## Assigned task
List every line of the items below that contains the string "APARENTE". Matching is case-sensitive.
[Source information — start]
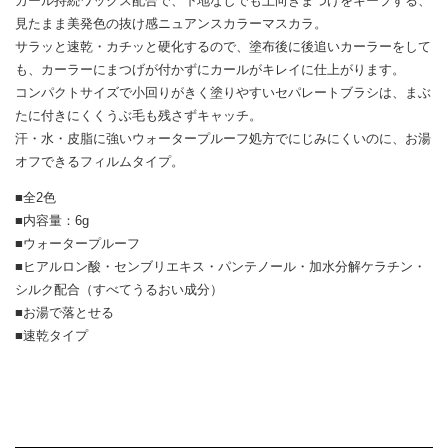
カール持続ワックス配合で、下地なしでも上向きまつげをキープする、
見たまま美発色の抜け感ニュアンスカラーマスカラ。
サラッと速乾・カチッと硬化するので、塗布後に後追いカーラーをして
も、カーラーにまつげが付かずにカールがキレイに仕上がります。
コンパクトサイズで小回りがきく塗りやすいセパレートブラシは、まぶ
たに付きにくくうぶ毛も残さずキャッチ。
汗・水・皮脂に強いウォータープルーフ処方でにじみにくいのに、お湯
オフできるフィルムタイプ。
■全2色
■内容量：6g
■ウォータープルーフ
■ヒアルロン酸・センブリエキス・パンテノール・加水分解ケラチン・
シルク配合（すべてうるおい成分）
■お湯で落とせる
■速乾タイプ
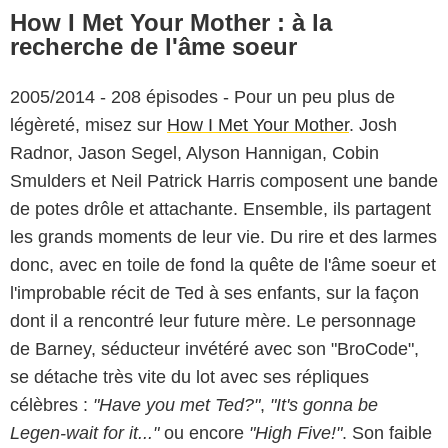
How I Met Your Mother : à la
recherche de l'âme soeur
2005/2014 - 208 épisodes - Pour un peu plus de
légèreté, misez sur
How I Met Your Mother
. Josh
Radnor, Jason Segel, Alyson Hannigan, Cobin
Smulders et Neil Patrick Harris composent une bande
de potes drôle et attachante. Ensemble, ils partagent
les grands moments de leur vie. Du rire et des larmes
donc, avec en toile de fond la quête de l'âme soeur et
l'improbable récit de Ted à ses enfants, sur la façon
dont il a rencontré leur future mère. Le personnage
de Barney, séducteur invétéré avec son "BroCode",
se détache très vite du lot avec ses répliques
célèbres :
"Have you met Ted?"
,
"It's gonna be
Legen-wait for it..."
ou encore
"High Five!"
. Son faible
[Source information — finish]
[Source information — start]
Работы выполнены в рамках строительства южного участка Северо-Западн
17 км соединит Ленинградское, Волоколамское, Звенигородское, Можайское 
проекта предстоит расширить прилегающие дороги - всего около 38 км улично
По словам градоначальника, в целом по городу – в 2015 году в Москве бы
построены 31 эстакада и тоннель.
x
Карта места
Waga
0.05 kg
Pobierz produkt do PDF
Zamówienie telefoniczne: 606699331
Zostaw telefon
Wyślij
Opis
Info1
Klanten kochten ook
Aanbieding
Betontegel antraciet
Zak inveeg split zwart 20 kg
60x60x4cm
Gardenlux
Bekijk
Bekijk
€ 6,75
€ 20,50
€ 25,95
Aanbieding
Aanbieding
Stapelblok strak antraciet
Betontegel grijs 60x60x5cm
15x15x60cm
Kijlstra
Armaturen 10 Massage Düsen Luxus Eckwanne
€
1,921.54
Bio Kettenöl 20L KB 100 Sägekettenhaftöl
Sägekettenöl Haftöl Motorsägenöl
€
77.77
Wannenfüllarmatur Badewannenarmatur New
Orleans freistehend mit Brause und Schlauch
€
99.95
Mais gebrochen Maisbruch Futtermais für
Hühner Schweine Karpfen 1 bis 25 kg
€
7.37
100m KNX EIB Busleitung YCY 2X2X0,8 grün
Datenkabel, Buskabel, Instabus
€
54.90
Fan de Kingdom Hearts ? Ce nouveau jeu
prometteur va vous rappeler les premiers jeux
[Source information — finish]
[Source information — start]
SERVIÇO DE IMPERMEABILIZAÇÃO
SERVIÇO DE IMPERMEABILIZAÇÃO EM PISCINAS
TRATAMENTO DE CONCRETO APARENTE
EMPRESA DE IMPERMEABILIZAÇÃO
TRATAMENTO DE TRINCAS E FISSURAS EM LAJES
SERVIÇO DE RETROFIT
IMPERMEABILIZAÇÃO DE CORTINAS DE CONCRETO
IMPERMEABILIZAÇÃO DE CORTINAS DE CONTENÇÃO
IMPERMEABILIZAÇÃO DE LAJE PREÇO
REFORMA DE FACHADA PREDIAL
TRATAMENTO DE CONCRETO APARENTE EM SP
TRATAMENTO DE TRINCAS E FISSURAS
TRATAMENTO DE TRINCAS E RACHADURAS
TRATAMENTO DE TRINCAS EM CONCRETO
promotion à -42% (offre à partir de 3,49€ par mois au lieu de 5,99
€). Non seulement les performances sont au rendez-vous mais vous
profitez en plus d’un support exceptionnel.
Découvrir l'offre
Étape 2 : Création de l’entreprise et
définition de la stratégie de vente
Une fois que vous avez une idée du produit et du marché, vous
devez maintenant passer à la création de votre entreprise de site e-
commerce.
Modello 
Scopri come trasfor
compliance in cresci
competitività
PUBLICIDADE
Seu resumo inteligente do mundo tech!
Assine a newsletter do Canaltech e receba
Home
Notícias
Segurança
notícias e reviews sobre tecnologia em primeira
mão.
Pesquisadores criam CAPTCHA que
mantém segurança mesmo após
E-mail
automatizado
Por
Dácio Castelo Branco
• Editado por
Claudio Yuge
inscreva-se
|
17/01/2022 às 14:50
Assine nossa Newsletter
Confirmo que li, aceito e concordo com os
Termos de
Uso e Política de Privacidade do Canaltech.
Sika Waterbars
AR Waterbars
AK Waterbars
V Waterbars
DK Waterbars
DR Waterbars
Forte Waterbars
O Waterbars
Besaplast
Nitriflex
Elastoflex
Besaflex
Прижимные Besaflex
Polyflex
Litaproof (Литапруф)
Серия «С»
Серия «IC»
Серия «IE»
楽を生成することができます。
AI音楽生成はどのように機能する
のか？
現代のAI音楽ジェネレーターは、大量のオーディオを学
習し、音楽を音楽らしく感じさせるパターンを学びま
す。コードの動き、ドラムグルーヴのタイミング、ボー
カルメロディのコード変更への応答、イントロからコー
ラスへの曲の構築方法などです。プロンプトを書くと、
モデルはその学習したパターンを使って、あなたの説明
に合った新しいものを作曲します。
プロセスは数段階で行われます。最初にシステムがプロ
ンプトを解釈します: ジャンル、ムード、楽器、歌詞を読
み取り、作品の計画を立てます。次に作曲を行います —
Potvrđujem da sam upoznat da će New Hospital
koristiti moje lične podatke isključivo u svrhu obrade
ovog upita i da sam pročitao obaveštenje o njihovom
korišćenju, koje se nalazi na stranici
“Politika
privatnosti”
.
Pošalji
[Source information — finish]
## Result
TRATAMENTO DE CONCRETO APARENTE
TRATAMENTO DE CONCRETO APARENTE EM SP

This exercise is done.